Aujourd'hui, en Tunisie, les positivistes et les intégristes font le malheur de notre pays, étant les uns et les autres soutenus par qui instrumentalise l'islam à ses fins propres : l'Occident capitaliste allié à l'islam politique intégriste qui s'est révélé encore plus sauvage que lui dans son libéralisme écervelé bien plus qu'échevelé. Les plus sincères parmi eux, ceux qui croient en la veine scientifique de l'islam doivent se souvenir de ce qu'assurait Péguy : Il y a quelque chose de pire que d’avoir une mauvaise pensée, c’est d’avoir une pensée toute faite. 
Renouer par l'ijtihad avec l'islam des Lumières 
L'exemple paroxystique de Daech, qui ne fait qu'appliquer à la lettre une lecture aujourd'hui obsolète de l'islam, le démontre bien : il urge de renouer avec l'islam des Lumières en rouvrant l'effort d'interprétation; ce qui mettra fin à l'argument fallacieux de l'autorité de la littéralité du texte bafouant son esprit et ses visées.
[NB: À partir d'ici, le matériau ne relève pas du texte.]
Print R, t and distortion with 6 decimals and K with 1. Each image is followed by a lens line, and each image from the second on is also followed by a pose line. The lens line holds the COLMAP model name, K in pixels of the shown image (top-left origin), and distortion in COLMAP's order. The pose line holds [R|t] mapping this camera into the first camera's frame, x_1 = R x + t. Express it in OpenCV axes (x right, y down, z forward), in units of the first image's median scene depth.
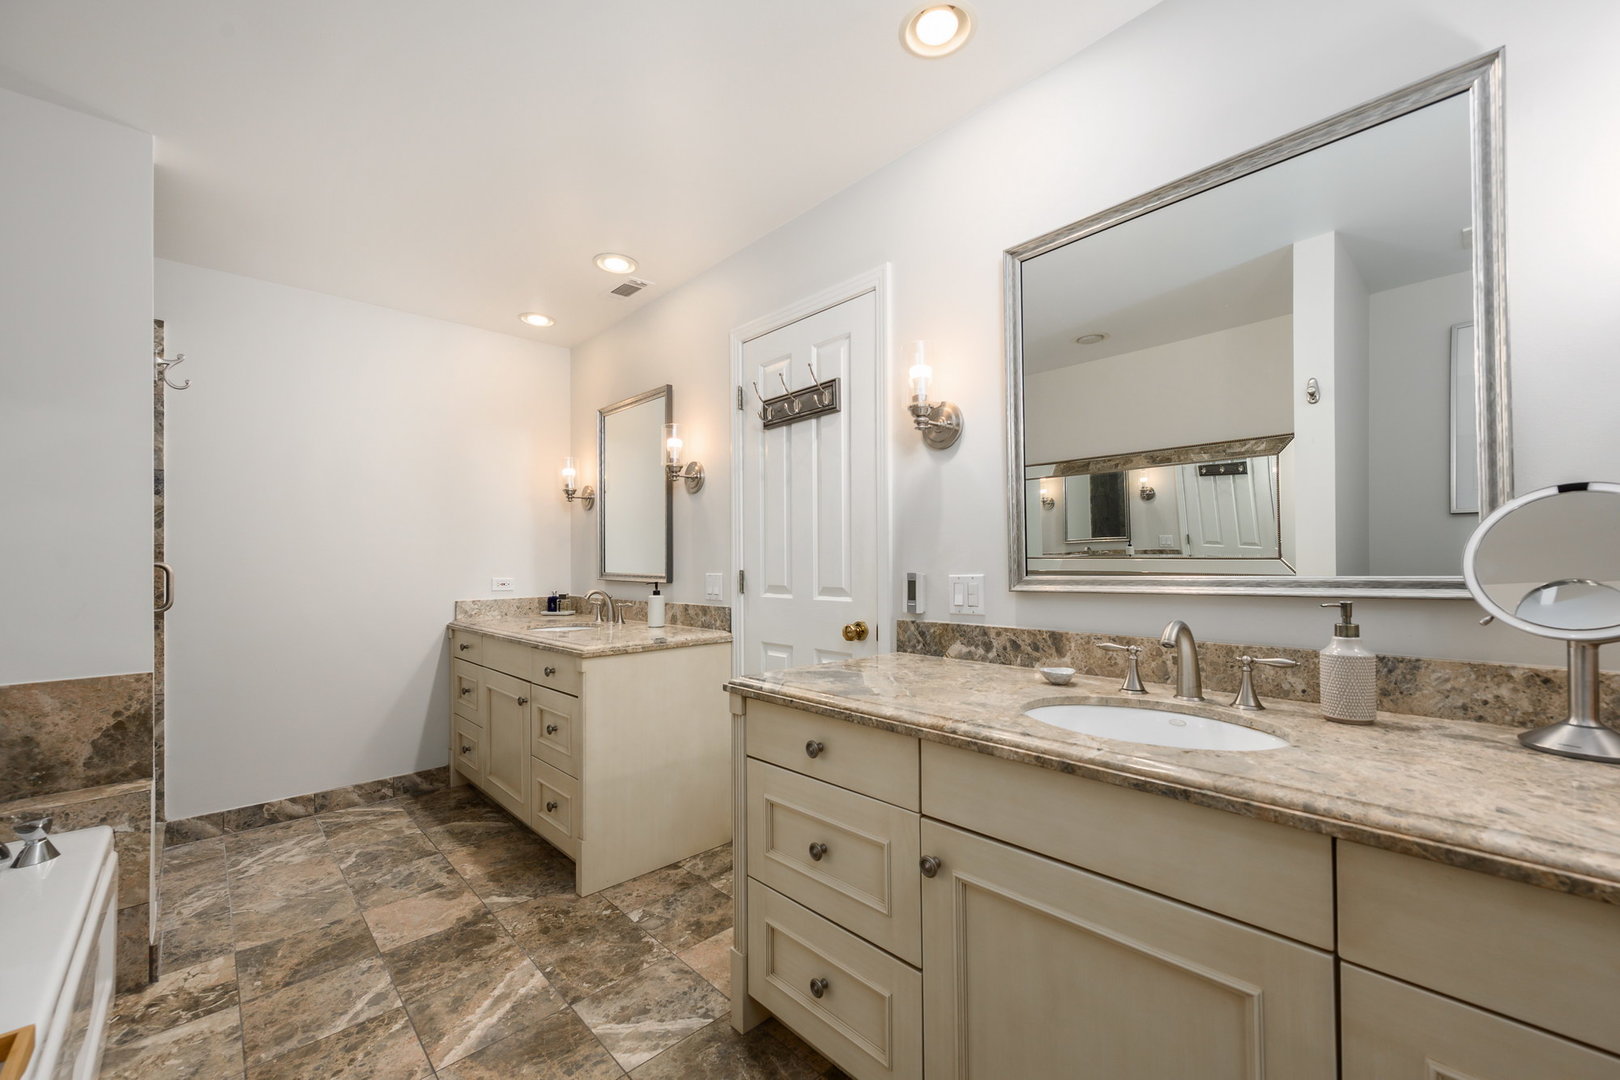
lens RADIAL K [[646.6, 0, 812.2], [0, 646.6, 552.8], [0, 0, 1]] dist [0.000504, 0.000135]
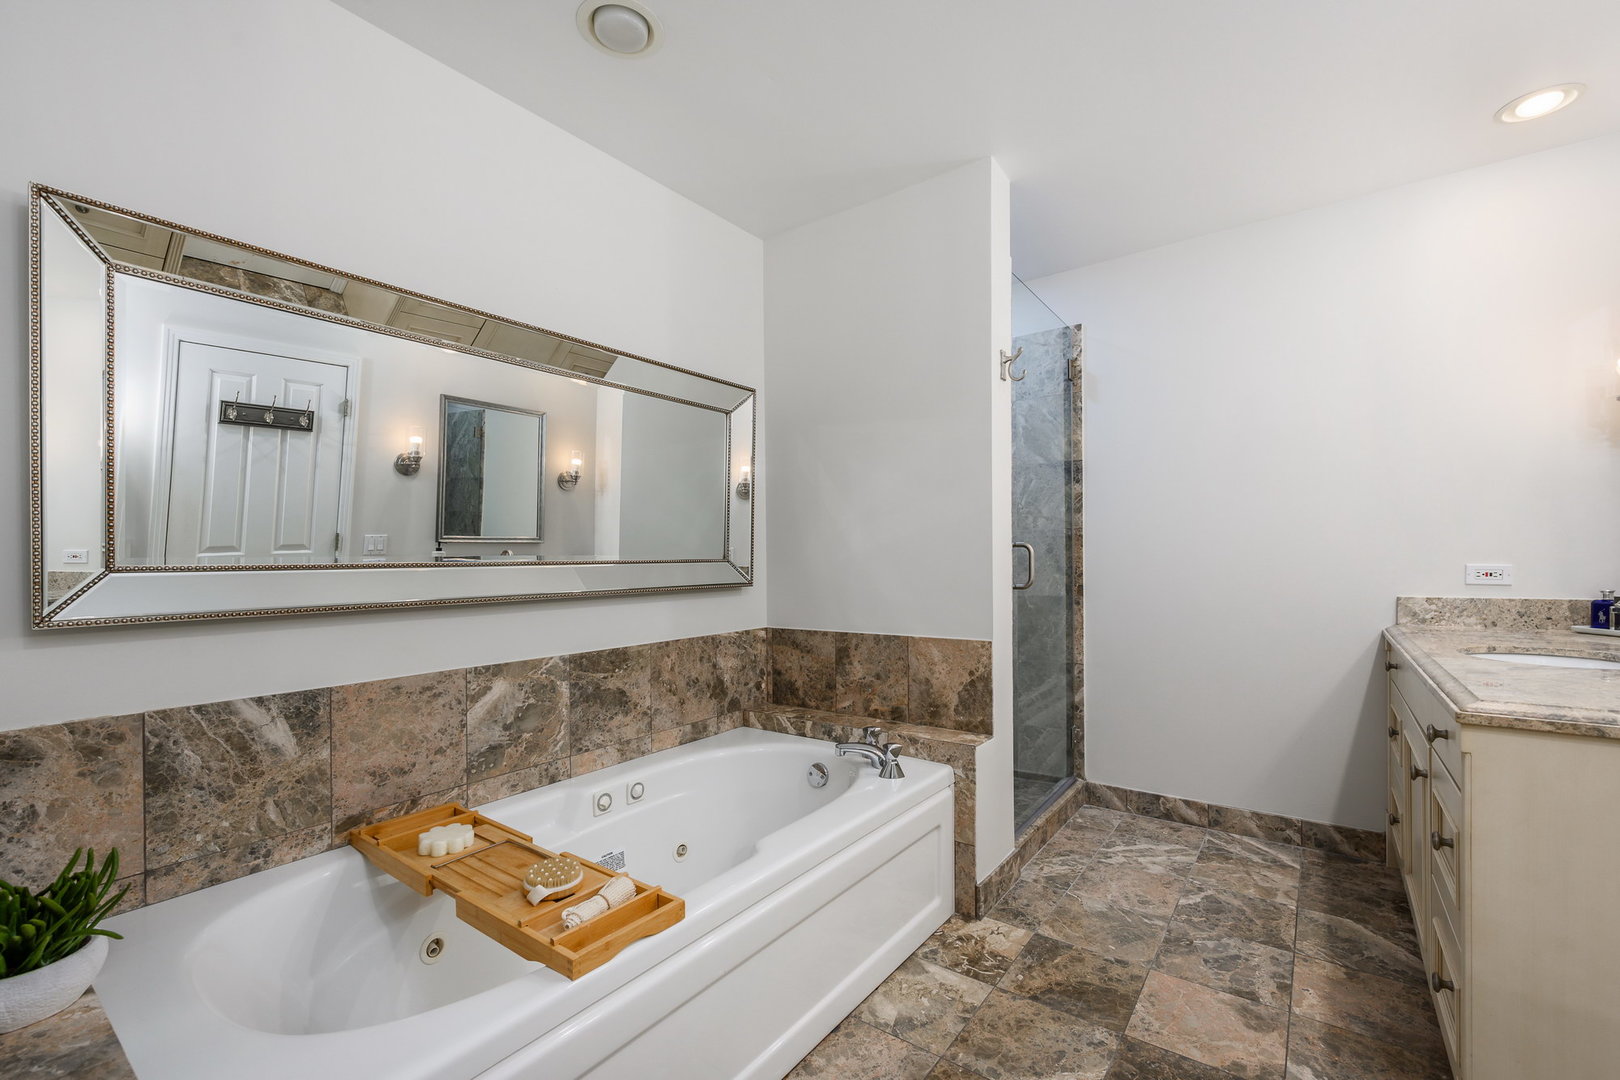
lens RADIAL K [[685.9, 0, 811.4], [0, 685.9, 555.3], [0, 0, 1]] dist [-0.001542, 0.000355]
pose [[0.182617, 0.003154, -0.983179, 0.060174], [0.022756, 0.999713, 0.007433, 0.015897], [0.982921, -0.023731, 0.182493, 0.362427]]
N'est-ce pas une telle lecture qui fait dire à des esprits éclairés, par exemple le président de la République, que l'on ne peut réaliser l'égalité parfaite entre tous les citoyens en matière de successions ? Quelle scientificité a un tel raisonnement quand le prétexte de l'interdit textuel est ignoré pour d'autres occurrences équivalentes telle l'ablation de la main du voleur ?

C'est la preuve qu'il s'agit moins de respect de l'islam en l'occurrence que d'attachement à une lecture humaine imparfaite et que, par conséquent, on peut parfaitement défendre cette religion qui fut une foi des Lumières en revenant à ce qui la définit véritablement. Or, c'est le fait irréfutable d'être une religion de droits et de libertés à la base, foi de la justice par excellence comme elle l'est de l'unicité absolue de Dieu.
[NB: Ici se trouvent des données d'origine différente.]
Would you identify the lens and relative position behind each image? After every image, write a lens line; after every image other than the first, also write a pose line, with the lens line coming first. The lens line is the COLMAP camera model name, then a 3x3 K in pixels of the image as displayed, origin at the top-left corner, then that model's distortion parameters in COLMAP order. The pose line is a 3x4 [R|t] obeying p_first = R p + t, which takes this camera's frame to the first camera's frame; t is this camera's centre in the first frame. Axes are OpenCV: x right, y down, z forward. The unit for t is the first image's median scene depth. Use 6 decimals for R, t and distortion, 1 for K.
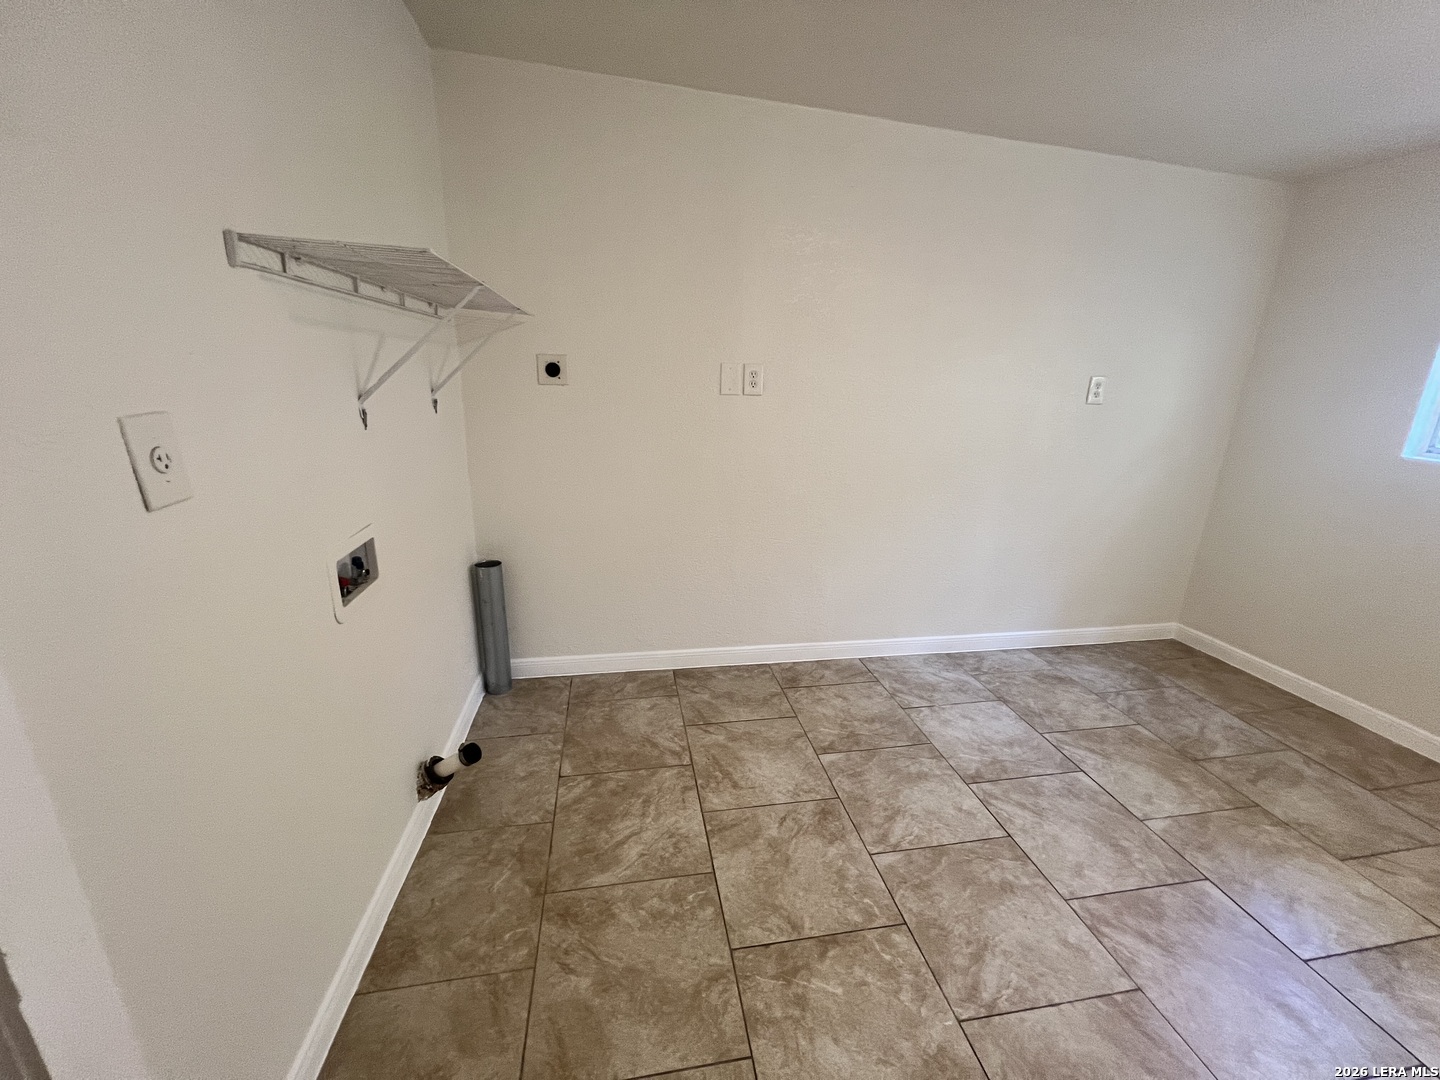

Sait-on encore déjà que contrairement aux autres monothéismes dont la tradition musulmane intégriste s'inspire bien plus que du Coran, il n'est en islam, hors la célébration de cette unicité, nul péché ou nul péché impardonnable par Dieu seul responsable des actes de ses fidèles avec qui sa relation est directe ? Ce qui n'est plus le cas puisqu'on a inventé un clergé et une église en islam qui applique moins le Coran que la tradition judéo-chrétienne. D'où l'urgence de la réouverture de l'ijtihad, cet effort maximal, seul véritable jihad licite aujourd'hui !    

Nos  nouveaux députés, les plus honnêtes parmi qui se dit avoir vocation à défendre l'islam, devraient exiger que la priorité  du nouveau parlement et du futur gouvernement soit de s'attaquer à la réforme de notre lecture de l'islam devenu matière commode à instrumentalisation. Ce qui pourrait se faire à partir d'une réforme juridique audacieuse osant s'attaquer aux faux tabous de l'islam. Ainsi la Tunisie qui, malgré les dehors dilettantes de son peuple, reste rebelle dans l'âme, sera-t-elle bien vite une contrée re-belle, celle si bellement magnifiée par le poète de la Volonté de vivre.